Kernel reduction in 64bits

valentin.fonck · November 21, 2022, 8:36am

Hello everyone,

To begin with, I am very new to cuda and parallel programming in general so forgive me if my question is inaccurate.

Recently, I have been working on the modification of an existing software (mumax3) to allow computations in double precision. Mumax3 is written in go and I have modified all the go and cuda files accordingly. Although, I have just discovered that Mumax3 has a kernel reduction function, as inspired by this reference (https://developer.download.nvidia.com/assets/cuda/files/reduction.pdf). I have modified the corresponding file reduce.h as follows.

#ifndef _REDUCE_H_
#define _REDUCE_H_

// Block size for reduce kernels.
#define REDUCE_BLOCKSIZE 1024

// This macro expands to a reduce kernel with arbitrary reduce operation.
// Ugly, perhaps, but arguably nicer than some 1000+ line C++ template.
// load(i): loads element i, possibly pre-processing the data
// op(a, b): reduce operation. e.g. sum
// atomicOp(a, b): atomic reduce operation in global mem.
#define reduce(load, op, atomicOp)                      \
    __shared__ double sdata[REDUCE_BLOCKSIZE];           \
    int tid = threadIdx.x;                              \
    int i =  blockIdx.x * blockDim.x + threadIdx.x;     \
                                                        \
    double mine = initVal;                               \
    int stride = gridDim.x * blockDim.x;                \
    while (i < n) {                                     \
        mine = op(mine, load(i));                       \
        i += stride;                                    \
    }                                                   \
    sdata[tid] = mine;                                  \
    __syncthreads();                                    \
                                                        \
    for (unsigned int s=blockDim.x/2; s>64; s>>=1) {    \
        if (tid < s){                                   \
            sdata[tid] = op(sdata[tid], sdata[tid + s]);\
        }                                               \
        __syncthreads();                                \
    }                                                   \
                                                        \
    if (tid < 64) {                                     \
        volatile double* smem = sdata;                   \
        smem[tid] = op(smem[tid], smem[tid + 64]);      \
        smem[tid] = op(smem[tid], smem[tid + 32]);      \
        smem[tid] = op(smem[tid], smem[tid + 16]);      \
        smem[tid] = op(smem[tid], smem[tid +  8]);      \
        smem[tid] = op(smem[tid], smem[tid +  4]);      \
        smem[tid] = op(smem[tid], smem[tid +  2]);      \
        smem[tid] = op(smem[tid], smem[tid +  1]);      \
    }                                                   \
                                                        \
    if (tid == 0) { atomicOp(dst, sdata[0]); }          \
// Based on "Optimizing parallel reduction in CUDA" by Mark Harris.
#endif

When I try to create and load a module using cuModuleLoadData, I get the following error.

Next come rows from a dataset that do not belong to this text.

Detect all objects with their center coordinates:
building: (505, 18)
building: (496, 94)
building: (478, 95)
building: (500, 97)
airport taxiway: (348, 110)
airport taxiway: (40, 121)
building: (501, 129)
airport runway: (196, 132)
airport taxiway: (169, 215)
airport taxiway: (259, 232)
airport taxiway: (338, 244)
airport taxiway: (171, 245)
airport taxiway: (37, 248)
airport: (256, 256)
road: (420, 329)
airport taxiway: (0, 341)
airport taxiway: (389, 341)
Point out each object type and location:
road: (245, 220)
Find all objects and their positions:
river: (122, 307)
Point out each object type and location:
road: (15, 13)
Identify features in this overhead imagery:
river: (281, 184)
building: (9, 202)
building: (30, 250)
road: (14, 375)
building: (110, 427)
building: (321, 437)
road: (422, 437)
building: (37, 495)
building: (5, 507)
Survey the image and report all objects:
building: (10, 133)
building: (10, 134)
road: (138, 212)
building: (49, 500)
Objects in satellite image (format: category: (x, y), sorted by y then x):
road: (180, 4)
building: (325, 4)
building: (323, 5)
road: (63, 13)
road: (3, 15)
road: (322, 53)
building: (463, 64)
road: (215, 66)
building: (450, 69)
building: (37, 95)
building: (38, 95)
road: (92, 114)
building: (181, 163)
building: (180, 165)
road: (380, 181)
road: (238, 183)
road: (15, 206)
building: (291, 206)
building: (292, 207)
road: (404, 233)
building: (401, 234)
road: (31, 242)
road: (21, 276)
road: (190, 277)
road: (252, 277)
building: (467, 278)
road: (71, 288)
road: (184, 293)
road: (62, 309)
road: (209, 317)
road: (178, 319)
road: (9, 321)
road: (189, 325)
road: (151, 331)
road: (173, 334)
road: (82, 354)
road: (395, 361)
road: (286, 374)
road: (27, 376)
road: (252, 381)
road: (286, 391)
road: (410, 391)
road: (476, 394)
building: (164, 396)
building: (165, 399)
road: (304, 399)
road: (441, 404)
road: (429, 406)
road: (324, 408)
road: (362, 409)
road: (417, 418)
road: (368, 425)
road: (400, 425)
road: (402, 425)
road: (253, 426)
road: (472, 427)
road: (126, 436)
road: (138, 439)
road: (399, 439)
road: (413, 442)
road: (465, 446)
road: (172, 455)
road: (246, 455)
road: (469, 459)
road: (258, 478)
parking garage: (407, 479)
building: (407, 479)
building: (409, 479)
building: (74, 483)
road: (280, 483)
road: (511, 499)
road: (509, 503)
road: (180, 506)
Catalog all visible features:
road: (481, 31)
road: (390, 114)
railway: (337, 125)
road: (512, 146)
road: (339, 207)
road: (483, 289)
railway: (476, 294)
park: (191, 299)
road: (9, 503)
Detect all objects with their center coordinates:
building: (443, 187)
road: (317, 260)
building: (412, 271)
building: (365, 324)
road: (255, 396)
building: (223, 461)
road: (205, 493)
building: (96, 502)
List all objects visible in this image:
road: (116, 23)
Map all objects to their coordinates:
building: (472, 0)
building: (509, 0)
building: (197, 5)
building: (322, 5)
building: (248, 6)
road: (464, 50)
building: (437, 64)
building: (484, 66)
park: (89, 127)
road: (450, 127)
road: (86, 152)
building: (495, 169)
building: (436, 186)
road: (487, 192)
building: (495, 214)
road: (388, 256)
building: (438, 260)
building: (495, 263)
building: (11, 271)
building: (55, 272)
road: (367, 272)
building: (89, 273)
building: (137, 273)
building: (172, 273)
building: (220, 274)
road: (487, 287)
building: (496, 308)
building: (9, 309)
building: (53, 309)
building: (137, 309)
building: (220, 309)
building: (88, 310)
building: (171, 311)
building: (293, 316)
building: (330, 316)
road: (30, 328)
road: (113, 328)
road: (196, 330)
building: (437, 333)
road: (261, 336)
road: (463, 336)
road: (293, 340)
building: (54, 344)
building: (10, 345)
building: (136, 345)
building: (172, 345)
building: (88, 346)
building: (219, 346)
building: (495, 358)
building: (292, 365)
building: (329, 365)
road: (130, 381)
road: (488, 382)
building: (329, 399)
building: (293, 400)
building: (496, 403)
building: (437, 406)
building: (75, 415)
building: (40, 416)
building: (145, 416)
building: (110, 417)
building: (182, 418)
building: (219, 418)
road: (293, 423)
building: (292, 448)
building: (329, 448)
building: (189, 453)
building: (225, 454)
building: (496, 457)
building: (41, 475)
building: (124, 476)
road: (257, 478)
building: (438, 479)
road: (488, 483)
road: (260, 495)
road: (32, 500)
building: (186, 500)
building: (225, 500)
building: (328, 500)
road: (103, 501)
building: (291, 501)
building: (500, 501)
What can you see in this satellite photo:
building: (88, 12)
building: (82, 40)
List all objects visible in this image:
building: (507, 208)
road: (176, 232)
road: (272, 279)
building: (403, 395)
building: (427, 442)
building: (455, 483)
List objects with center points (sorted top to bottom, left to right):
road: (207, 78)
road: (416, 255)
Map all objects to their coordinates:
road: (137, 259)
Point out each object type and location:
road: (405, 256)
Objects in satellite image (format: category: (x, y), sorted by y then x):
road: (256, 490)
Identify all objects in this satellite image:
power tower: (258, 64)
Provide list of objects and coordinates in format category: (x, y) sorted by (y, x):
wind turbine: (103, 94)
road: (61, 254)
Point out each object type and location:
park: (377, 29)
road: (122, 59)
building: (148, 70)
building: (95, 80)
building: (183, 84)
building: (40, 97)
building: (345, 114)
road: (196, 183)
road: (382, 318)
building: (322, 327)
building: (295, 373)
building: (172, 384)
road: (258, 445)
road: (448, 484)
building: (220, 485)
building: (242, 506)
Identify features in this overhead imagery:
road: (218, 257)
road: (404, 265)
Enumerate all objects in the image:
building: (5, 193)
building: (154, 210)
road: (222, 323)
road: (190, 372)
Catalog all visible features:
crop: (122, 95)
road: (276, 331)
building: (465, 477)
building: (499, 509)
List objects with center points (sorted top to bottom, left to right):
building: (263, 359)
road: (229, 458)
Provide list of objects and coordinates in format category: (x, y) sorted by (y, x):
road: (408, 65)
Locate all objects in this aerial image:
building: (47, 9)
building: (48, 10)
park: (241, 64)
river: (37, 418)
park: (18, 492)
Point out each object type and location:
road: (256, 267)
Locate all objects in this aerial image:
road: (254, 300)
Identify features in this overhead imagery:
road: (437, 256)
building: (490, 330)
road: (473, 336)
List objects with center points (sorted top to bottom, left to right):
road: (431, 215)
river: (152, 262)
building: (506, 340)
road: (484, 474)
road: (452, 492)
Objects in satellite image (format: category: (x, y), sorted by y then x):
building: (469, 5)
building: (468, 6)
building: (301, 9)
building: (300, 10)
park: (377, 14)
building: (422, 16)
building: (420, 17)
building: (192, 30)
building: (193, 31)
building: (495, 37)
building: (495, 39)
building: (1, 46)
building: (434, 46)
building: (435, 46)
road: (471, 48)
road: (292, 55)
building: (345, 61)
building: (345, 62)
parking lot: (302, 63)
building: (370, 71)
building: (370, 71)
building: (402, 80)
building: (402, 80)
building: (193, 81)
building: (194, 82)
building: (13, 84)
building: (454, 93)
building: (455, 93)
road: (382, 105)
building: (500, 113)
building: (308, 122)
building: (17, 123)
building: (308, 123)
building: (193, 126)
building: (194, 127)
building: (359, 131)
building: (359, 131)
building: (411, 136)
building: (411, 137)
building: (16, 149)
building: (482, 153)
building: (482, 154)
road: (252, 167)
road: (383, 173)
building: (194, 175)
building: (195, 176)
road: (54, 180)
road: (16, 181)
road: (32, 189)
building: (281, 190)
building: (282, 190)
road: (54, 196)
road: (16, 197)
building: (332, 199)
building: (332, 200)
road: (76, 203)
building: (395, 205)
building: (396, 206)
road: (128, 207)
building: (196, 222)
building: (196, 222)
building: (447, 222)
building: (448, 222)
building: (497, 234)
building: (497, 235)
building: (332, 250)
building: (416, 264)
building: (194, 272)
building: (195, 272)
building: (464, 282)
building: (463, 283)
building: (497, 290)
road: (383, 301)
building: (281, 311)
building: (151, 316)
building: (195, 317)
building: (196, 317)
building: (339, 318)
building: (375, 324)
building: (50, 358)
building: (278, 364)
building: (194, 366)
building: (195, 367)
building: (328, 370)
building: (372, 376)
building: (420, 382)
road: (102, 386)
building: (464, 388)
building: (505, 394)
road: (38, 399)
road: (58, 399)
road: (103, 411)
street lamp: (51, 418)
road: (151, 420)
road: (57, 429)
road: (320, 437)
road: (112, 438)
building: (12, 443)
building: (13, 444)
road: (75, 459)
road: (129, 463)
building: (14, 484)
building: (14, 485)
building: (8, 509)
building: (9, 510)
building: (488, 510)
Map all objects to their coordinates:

panic: CUDA_ERROR_INVALID_IMAGE

So I understand that I am doing something wrong here. If you need more information on the context, please ask me.

Thank you for your help.

Curefab · November 23, 2022, 6:13pm

Could it be that you missed an opening brace for the function?

valentin.fonck · November 25, 2022, 4:54pm

Thank you for your reply. Unfortunately this is not the solution to my problem.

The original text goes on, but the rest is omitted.